With their dirt-colored stucco and discreet positioning, the 25 structures have been referred to as “stealth homes.” They are the antithesis of the architecturally strident “statement” houses that some people chose to build in the aftermath of the 1991 East Bay hills fire, which destroyed seven Servais-designed properties, including their own home.

The house they built in its place nine years ago, perched high on Grand View Drive in Berkeley and reached by a steep, winding driveway, enshrines the couple’s home-building philosophy and showcases their distinctive shared aesthetic.

Both are big fans of the teachings of UC Berkeley architecture professor Christopher Alexander, whose fundamental interest is in what makes human beings comfortable, James explains. The emphasis is less on image, style, or status, and more on the psychology of architecture and a belief in “timeless architecture.”

The mood at the Servais home is set the moment you arrive at the partially enclosed front entrance. A sandstone and steel fountain created by James flanks the front door, which is protected from the elements by the roof.

Just inside the entry, a relaxing, decompressing effect stems from the airy open-plan design of the interior. The look is rustic elegant, with limestone on the floor, slabs of sandstone as hearths, and beautiful old wood for the exposed beams and doors. The influences are Mediterranean and early Monterey with a dash of Southwest. Friends have nicknamed their approach Turbo Pueblo and Zuni Maybeck, but the pair say their style is evolving all the time. “We have gravitated toward a Californian look,” says Gillian.

The couple were ahead of the curve in using recycled materials. “We’ve been sourcing old wood and secondhand fixtures for more than 30 years,” says James, who followed his father into the construction business after deciding against a career as an artist and teacher. A favorite source in Santa Fe, as well as Urban Ore in Berkeley and C&K Salvage in Oakland, turns up choice pieces of mesquite and redwood. They visit quarries in the Western desert to find the perfect slab of sandstone for a fireplace and might wait to locate just the right intricately carved antique door from India or Mexico before creating a walk-in pantry around it. They say they find it soothing to be surrounded by all these gorgeous, gently worn natural materials.

Records drawn from a dataset:
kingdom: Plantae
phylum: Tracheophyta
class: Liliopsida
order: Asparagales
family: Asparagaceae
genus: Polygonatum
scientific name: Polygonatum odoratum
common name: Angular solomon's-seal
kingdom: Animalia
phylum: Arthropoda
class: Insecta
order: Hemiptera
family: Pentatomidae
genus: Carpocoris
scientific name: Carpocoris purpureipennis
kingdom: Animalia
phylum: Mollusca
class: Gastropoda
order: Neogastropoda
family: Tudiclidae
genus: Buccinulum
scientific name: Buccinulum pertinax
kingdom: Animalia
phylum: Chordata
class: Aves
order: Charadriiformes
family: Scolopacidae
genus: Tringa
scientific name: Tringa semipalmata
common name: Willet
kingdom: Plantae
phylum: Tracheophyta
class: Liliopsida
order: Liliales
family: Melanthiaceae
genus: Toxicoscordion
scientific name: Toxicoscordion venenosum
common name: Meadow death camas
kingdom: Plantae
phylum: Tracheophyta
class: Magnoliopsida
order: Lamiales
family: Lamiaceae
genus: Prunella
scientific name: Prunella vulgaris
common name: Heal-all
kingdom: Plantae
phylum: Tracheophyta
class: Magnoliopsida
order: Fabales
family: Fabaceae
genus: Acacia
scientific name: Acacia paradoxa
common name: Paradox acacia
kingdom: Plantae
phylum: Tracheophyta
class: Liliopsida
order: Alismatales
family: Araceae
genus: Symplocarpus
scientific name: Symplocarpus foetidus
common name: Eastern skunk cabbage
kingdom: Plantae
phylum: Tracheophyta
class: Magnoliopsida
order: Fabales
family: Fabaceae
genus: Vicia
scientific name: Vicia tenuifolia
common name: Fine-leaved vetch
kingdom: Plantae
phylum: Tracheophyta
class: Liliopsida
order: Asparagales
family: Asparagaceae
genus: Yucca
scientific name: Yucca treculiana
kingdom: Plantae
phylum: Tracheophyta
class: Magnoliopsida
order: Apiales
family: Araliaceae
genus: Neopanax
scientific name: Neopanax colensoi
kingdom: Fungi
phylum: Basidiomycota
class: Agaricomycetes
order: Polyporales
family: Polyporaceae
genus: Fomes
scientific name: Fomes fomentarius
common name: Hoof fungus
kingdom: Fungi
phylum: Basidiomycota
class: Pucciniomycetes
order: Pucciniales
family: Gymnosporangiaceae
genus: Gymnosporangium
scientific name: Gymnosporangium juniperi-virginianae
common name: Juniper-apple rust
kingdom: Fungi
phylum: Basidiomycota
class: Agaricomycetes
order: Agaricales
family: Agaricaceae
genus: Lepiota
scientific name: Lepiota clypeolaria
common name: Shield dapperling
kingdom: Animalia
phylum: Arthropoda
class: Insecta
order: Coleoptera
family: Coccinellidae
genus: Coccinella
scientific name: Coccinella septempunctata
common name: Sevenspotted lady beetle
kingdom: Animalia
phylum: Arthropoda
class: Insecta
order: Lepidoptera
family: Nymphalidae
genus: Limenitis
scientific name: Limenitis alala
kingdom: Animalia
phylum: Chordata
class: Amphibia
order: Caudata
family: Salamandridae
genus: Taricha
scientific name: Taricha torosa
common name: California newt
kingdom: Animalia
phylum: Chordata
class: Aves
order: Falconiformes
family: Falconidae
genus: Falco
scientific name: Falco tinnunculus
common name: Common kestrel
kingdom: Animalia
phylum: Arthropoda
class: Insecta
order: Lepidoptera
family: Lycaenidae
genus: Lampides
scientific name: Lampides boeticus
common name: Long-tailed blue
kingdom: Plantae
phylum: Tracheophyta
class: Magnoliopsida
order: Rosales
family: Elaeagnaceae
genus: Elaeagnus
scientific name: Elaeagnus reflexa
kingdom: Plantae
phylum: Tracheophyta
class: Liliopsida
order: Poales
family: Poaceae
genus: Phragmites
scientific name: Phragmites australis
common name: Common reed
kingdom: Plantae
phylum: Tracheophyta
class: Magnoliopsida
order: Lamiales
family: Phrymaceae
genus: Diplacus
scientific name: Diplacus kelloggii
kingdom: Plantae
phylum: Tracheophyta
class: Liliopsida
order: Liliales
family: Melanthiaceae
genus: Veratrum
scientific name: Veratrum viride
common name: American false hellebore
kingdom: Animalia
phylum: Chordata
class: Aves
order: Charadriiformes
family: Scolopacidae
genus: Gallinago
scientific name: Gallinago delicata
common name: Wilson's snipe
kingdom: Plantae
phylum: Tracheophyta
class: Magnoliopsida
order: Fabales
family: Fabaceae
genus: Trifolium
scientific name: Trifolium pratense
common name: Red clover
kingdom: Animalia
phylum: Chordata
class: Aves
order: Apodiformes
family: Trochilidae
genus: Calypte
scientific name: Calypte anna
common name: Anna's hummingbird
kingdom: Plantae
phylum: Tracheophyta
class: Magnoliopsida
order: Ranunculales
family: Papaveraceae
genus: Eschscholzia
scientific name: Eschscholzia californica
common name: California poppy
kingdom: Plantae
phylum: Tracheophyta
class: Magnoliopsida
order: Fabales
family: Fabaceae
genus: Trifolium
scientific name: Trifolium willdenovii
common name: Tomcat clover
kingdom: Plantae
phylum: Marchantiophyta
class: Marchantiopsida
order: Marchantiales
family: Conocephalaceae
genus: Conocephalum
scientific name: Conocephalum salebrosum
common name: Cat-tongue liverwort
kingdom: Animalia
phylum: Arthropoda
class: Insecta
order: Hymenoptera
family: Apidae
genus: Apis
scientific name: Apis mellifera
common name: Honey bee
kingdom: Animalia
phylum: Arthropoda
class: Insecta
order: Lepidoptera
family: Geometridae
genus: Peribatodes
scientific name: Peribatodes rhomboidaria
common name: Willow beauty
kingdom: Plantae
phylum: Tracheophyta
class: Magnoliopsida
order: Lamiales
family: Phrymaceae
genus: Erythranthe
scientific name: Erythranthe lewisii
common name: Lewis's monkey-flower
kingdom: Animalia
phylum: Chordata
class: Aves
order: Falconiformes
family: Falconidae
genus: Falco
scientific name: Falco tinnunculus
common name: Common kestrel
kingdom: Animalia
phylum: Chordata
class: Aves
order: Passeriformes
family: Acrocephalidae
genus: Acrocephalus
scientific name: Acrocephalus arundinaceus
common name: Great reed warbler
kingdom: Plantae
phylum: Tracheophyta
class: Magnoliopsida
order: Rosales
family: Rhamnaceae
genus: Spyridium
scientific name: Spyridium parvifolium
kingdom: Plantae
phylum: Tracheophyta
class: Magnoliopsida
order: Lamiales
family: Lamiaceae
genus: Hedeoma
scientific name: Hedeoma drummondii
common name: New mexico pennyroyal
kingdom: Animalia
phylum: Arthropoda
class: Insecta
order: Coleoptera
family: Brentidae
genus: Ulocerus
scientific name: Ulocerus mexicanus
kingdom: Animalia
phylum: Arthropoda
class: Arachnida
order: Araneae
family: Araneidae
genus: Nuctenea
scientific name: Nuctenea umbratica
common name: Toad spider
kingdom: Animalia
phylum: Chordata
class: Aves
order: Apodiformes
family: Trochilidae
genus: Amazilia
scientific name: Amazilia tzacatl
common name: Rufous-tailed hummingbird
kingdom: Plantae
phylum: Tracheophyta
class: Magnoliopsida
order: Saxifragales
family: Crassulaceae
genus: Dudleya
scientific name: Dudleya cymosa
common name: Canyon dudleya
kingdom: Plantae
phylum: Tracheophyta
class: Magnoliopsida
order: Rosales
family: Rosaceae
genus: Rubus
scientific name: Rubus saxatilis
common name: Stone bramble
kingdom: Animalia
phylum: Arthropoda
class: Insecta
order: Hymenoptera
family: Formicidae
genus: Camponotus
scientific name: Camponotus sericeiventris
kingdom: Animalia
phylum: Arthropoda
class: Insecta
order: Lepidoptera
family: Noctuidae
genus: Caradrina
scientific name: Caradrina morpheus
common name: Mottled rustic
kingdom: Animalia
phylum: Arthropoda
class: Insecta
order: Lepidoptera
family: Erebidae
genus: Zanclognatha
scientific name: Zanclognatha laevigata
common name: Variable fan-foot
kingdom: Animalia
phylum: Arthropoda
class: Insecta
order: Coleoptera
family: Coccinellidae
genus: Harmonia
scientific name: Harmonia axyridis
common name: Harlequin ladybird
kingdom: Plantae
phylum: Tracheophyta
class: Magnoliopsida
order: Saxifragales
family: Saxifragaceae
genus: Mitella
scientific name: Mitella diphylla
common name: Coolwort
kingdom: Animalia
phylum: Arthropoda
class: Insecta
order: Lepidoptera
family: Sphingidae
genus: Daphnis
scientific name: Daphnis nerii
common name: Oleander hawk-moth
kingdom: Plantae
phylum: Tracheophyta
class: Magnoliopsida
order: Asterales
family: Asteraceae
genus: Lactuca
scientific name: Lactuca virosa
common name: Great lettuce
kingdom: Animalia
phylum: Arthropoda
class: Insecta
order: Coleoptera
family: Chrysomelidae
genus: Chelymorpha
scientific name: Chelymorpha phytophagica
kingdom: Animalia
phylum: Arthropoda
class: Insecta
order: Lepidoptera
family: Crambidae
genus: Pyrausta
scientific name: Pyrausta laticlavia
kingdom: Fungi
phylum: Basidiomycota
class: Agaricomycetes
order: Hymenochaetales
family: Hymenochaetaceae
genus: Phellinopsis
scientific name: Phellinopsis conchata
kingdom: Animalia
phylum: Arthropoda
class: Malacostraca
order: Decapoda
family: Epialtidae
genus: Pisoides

DIRECTIVE 1
Transcribe the article on the Servais home verbatim, starting at "Both are big" and ending at "by the roof.".
DIRECTIVE 2
Summarize the article on the Servais home in two sentences.
DIRECTIVE 3
Answer these questions on the article on the Servais home:
(a) On what street does the couple's house stand?
(b) Of what materials is the fountain beside the front door made?
(c) Which Berkeley source of recycled materials does the article name?
These records have no connection to the article on the Servais home.

REPLY 1
Both are big fans of the teachings of UC Berkeley architecture professor Christopher Alexander, whose fundamental interest is in what makes human beings comfortable, James explains. The emphasis is less on image, style, or status, and more on the psychology of architecture and a belief in “timeless architecture.”

The mood at the Servais home is set the moment you arrive at the partially enclosed front entrance. A sandstone and steel fountain created by James flanks the front door, which is protected from the elements by the roof.

REPLY 2
The 25 understated, dirt-colored structures known as "stealth homes" stand in contrast to the showy houses some people built after the 1991 East Bay hills fire, which destroyed the couple's own home, and the house they built in its place on Grand View Drive in Berkeley embodies their home-building philosophy, shaped by Christopher Alexander's focus on human comfort. Its airy, rustic interior features limestone, sandstone, and old wood, and the couple have been sourcing old wood and secondhand fixtures for more than 30 years.

REPLY 3
(a) Grand View Drive
(b) Sandstone and steel
(c) Urban Ore